Free agent
- Pitcher
- Born: November 26, 1998 (age 27) San Cristóbal, Dominican Republic
- Bats: RightThrows: Right

MLB debut
- June 20, 2025, for the Miami Marlins

MLB statistics (through 2025 season)
- Win–loss record: 0–0
- Earned run average: 7.71
- Strikeouts: 1
- Stats at Baseball Reference

Teams
- Miami Marlins (2025); Toronto Blue Jays (2025);

= Robinson Piña =

Dominican baseball player (born 1998)

Robinson Piña (born November 26, 1998) is a Dominican professional baseball pitcher who is a free agent. He has previously played in Major League Baseball (MLB) for the Miami Marlins and Toronto Blue Jays.

==Career==
===Los Angeles Angels===
On February 15, 2017, Piña signed with the Los Angeles Angels as an international free agent. He made his professional debut with the Dominican Summer League Angels, recording a 3.68 ERA with 47 strikeouts over 15 games. Piña split the 2018 season between the DSL Angels, the rookie-level Arizona League Angels, and rookie-level Orem Owlz, registering a combined 4–2 record and 3.48 ERA with 61 strikeouts across 19 appearances. He made 26 appearances (21 starts) for the Single-A Burlington Bees in 2019, logging a 5–8 record and 3.83 ERA with 146 strikeouts over 108 innings of work.

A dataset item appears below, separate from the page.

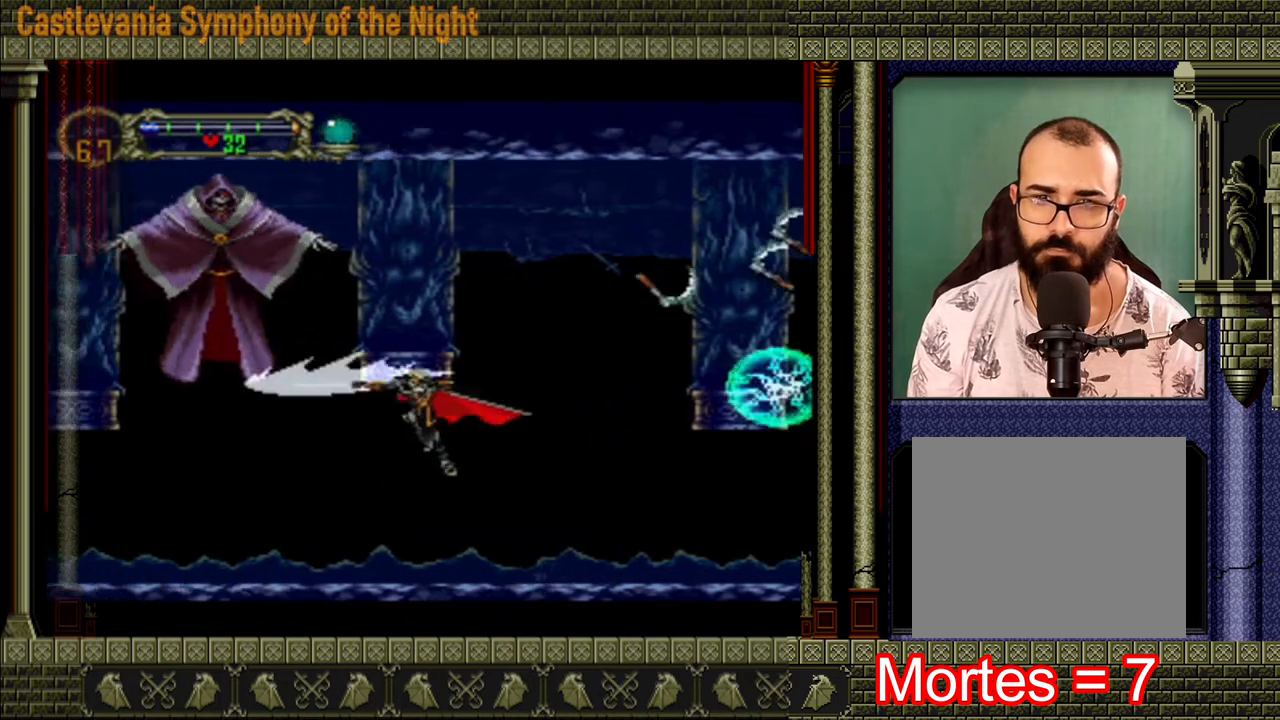
{"buttons": [], "left_stick": "up-left", "right_stick": "center", "events": [[80, "A", "up"], [80, "X", "up"], [160, "X", "down"], [200, "X", "up"], [320, "X", "down"], [360, "X", "up"], [360, "left_stick", "up-left"], [400, "X", "down"], [480, "X", "up"]]}
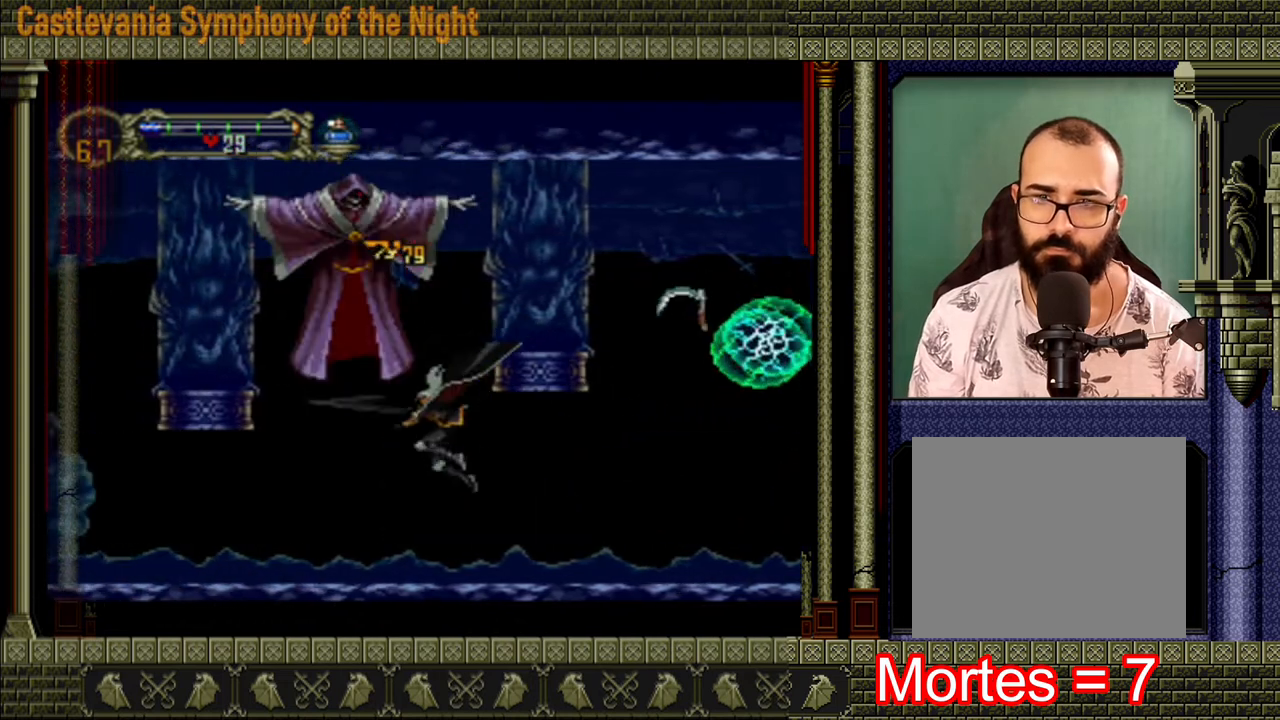
{"buttons": [], "left_stick": "up-left", "right_stick": "center", "events": []}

Piña did not play in a game in 2020 due to the cancellation of the minor league season because of the COVID-19 pandemic. He returned to action in 2021 with the Low-A Inland Empire 66ers, High-A Tri-City Dust Devils, and Double-A Rocket City Trash Pandas. In 21 starts for the three affiliates, Piña compiled a 2–10 record and 4.44 ERA with 140 strikeouts across 95 1/3 innings pitched.

Piña split the 2022 season between Tri-City and the Triple-A Salt Lake Bees. In 21 appearances (15 starts) for the two affiliates, he posted an aggregate 6–8 record and 4.43 ERA with 122 strikeouts and one saves across 85 1/3 innings pitched. Piña made 34 appearances (11 starts) split between Tri-City, Rocket City, and Salt Lake, posting a cumulative 5–5 record and 4.07 ERA with 90 strikeouts across 97 1/3 innings pitched. He elected free agency following the season on November 6, 2023.

===Philadelphia Phillies===
On December 11, 2023, Piña signed a minor league contract with the Philadelphia Phillies organization. He made 25 starts split between the Double-A Reading Fightin Phils and Triple-A Lehigh Valley IronPigs, logging a 13–8 record and 4.18 ERA with 132 strikeouts across 129 1/3 innings pitched. Piña elected free agency following the season on November 4, 2024.

===Miami Marlins===
On November 20, 2024, Piña signed a minor league contract with the Miami Marlins organization. He began the 2025 season with the Triple-A Jacksonville Jumbo Shrimp, pitching to a 4–3 record and 3.47 ERA with 54 strikeouts over 13 appearances (11 starts). On June 19, 2025, the Marlins selected Piña to their 40-man roster and promoted him to the major leagues for the first time. He made his MLB debut the next day against the Atlanta Braves, pitching an inning in relief and yielding a solo home run to Austin Riley. On June 21, Piña was designated for assignment following the promotion of Josh Simpson.

===Toronto Blue Jays===
On June 24, 2025, the Marlins traded Piña to the Toronto Blue Jays in exchange for Colby Martin. He made one appearance for the Blue Jays, allowing three runs (one earned) on four hits with one strikeout across 1 1/3 innings pitched against the Chicago White Sox. On August 6, while playing for the Triple-A Buffalo Bisons, Piña was placed on the injured list due to an unspecified injury. He was transferred to the 60-day injured list on September 2, after the injury was diagnosed as a right ulnar collateral ligament sprain. On November 6, Piña was removed from the 40-man roster and sent outright to Buffalo. He elected free agency the same day.